## Input records
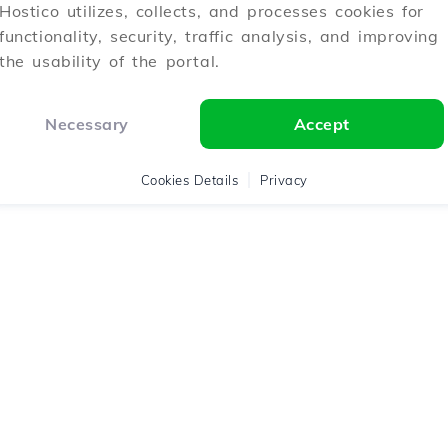
Hostico utilizes, collects, and processes cookies for
functionality, security, traffic analysis, and improving
the usability of the portal.
Necessary
Accept
Cookies Details
Privacy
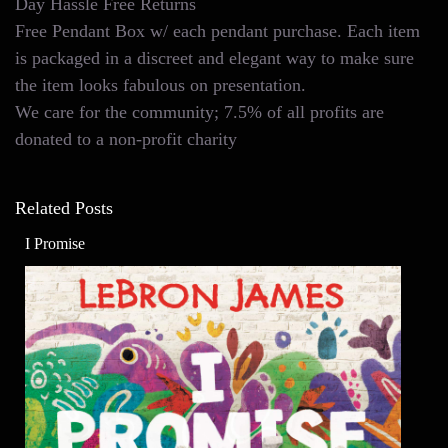
Day Hassle Free Returns
Free Pendant Box w/ each pendant purchase. Each item
is packaged in a discreet and elegant way to make sure
the item looks fabulous on presentation.
We care for the community; 7.5% of all profits are
donated to a non-profit charity
Related Posts
I Promise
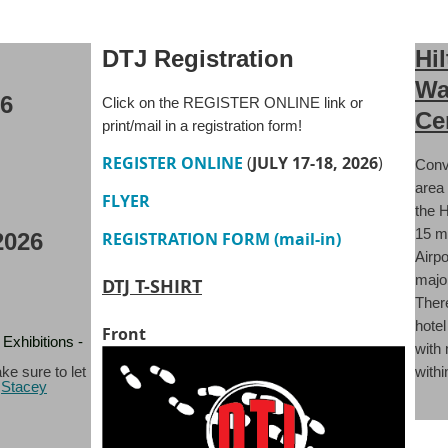
DTJ Registration
Hi
Wa
26
Click on the REGISTER ONLINE link or
Ce
print/mail in a registration form!
REGISTER ONLINE
(
JULY 17-18, 2026
)
Conv
area
FLYER
the H
15 m
REGISTRATION FORM (mail-in)
2026
Airpo
major
DTJ T-SHIRT
There
hotel
Front
Exhibitions -
with
withi
ke sure to let
l
Stacey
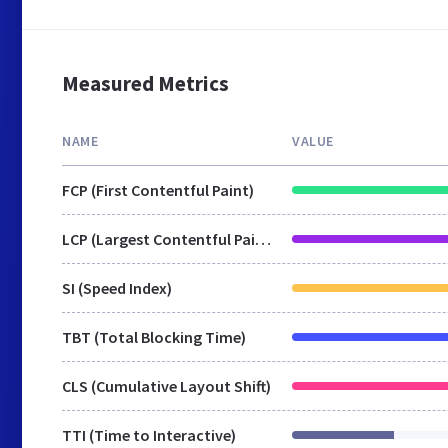
Measured Metrics
NAME
VALUE
FCP (First Contentful Paint)
LCP (Largest Contentful Paint)
SI (Speed Index)
TBT (Total Blocking Time)
CLS (Cumulative Layout Shift)
TTI (Time to Interactive)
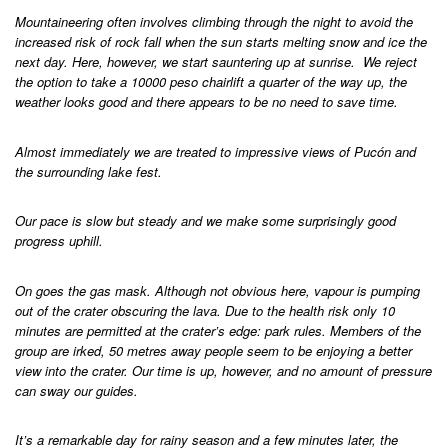
Mountaineering often involves climbing through the night to avoid the
increased risk of rock fall when the sun starts melting snow and ice the
next day. Here, however, we start sauntering up at sunrise. We reject
the option to take a 10000 peso chairlift a quarter of the way up, the
weather looks good and there appears to be no need to save time.
Almost immediately we are treated to impressive views of Pucón and
the surrounding lake fest.
Our pace is slow but steady and we make some surprisingly good
progress uphill.
On goes the gas mask. Although not obvious here, vapour is pumping
out of the crater obscuring the lava. Due to the health risk only 10
minutes are permitted at the crater’s edge: park rules. Members of the
group are irked, 50 metres away people seem to be enjoying a better
view into the crater. Our time is up, however, and no amount of pressure
can sway our guides.
It’s a remarkable day for rainy season and a few minutes later, the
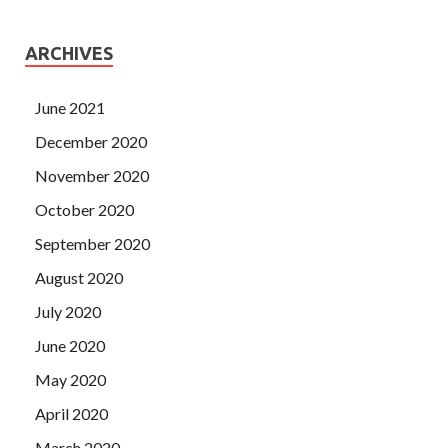
ARCHIVES
June 2021
December 2020
November 2020
October 2020
September 2020
August 2020
July 2020
June 2020
May 2020
April 2020
March 2020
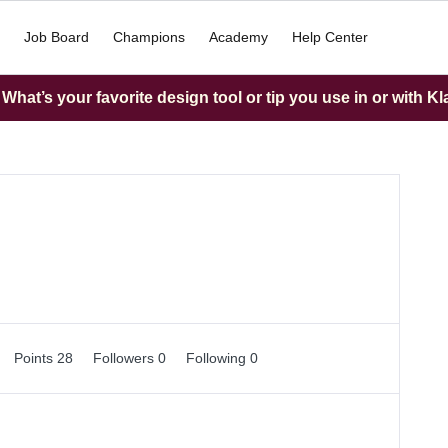
Job Board
Champions
Academy
Help Center
hat’s your favorite design tool or tip you use in or with K
Points 28
Followers
0
Following
0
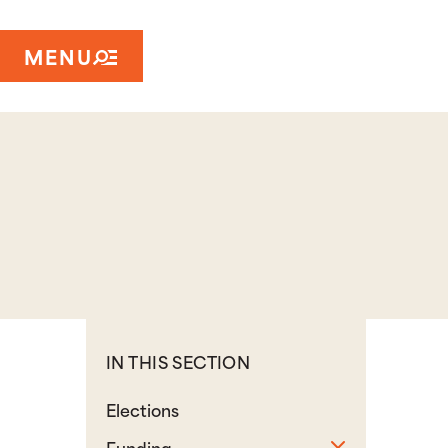
MENU
IN THIS SECTION
Elections
Toggle sub
Funding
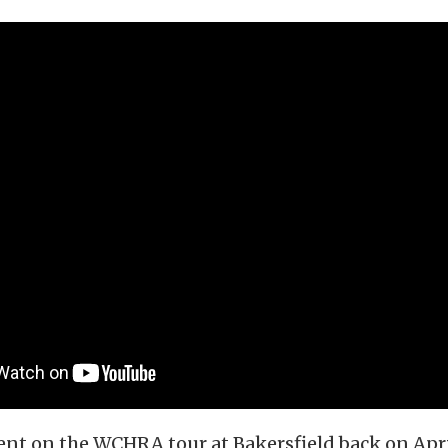
vent on the WCHRA tour at Bakersfield back on Apri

## Problem statement
Please reproduce the part of the data that opens with the line containing "Measured Metrics" and closes with the line containing "TTI (Time to Interactive)", swapping "Paint" for "Render" and leaving everything else unchanged.

## Worked solution
Measured Metrics
NAME
VALUE
FCP (First Contentful Render)
LCP (Largest Contentful Render)
SI (Speed Index)
TBT (Total Blocking Time)
CLS (Cumulative Layout Shift)
TTI (Time to Interactive)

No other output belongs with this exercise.